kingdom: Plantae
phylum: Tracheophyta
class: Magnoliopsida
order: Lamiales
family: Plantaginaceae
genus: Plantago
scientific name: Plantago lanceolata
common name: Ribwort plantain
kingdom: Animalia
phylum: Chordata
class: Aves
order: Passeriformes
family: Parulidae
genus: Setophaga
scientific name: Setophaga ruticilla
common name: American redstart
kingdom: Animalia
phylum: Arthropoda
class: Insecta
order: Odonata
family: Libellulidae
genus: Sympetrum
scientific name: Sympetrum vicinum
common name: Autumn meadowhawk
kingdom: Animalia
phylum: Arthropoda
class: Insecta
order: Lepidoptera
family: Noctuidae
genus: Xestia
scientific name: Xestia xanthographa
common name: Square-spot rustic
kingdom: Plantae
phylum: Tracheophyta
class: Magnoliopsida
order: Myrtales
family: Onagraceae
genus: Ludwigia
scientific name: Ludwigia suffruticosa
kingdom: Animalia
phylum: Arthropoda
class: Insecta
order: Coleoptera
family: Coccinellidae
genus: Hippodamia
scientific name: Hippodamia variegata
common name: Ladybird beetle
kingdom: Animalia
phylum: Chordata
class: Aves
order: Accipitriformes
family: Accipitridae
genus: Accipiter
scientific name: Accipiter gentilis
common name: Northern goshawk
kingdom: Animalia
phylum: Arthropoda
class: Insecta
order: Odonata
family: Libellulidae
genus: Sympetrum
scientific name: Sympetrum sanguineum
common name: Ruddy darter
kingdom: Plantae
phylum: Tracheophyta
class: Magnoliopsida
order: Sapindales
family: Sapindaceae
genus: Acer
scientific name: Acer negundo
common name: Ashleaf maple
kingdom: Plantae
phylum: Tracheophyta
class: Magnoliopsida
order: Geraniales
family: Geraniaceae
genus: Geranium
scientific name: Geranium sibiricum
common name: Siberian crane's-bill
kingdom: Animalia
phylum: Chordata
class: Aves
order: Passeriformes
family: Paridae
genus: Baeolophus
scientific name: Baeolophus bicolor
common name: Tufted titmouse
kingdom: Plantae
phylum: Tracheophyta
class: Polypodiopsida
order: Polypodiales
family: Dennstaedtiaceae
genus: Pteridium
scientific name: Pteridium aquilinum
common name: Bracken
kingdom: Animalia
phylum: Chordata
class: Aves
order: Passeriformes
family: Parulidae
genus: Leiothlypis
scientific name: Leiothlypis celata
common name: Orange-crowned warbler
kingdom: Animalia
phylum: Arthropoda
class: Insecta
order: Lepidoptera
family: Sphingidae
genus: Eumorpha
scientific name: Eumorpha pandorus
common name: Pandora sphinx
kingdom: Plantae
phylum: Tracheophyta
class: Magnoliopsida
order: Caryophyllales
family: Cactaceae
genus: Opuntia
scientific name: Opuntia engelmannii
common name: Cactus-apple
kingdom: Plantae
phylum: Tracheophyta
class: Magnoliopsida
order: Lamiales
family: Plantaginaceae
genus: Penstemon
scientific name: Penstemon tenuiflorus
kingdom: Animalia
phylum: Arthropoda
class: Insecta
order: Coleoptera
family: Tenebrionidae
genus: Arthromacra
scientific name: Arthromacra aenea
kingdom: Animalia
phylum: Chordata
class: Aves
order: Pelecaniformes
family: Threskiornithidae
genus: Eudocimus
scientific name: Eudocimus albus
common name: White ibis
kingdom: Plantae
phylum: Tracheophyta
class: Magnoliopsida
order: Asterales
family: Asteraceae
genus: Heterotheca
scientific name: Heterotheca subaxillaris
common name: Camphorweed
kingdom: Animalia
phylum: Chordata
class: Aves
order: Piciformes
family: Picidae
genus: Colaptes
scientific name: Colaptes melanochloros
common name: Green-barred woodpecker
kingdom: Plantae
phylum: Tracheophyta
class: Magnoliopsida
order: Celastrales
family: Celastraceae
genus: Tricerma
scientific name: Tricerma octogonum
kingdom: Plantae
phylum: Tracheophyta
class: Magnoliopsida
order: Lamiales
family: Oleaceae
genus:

++++

- **WHAT THE TASK ASKS**
Please find every line in the records above that contains the string "Sympetrum" and copy each of those lines. Case matters when matching.

- **CORRECT OUTPUT**
genus: Sympetrum
scientific name: Sympetrum vicinum
genus: Sympetrum
scientific name: Sympetrum sanguineum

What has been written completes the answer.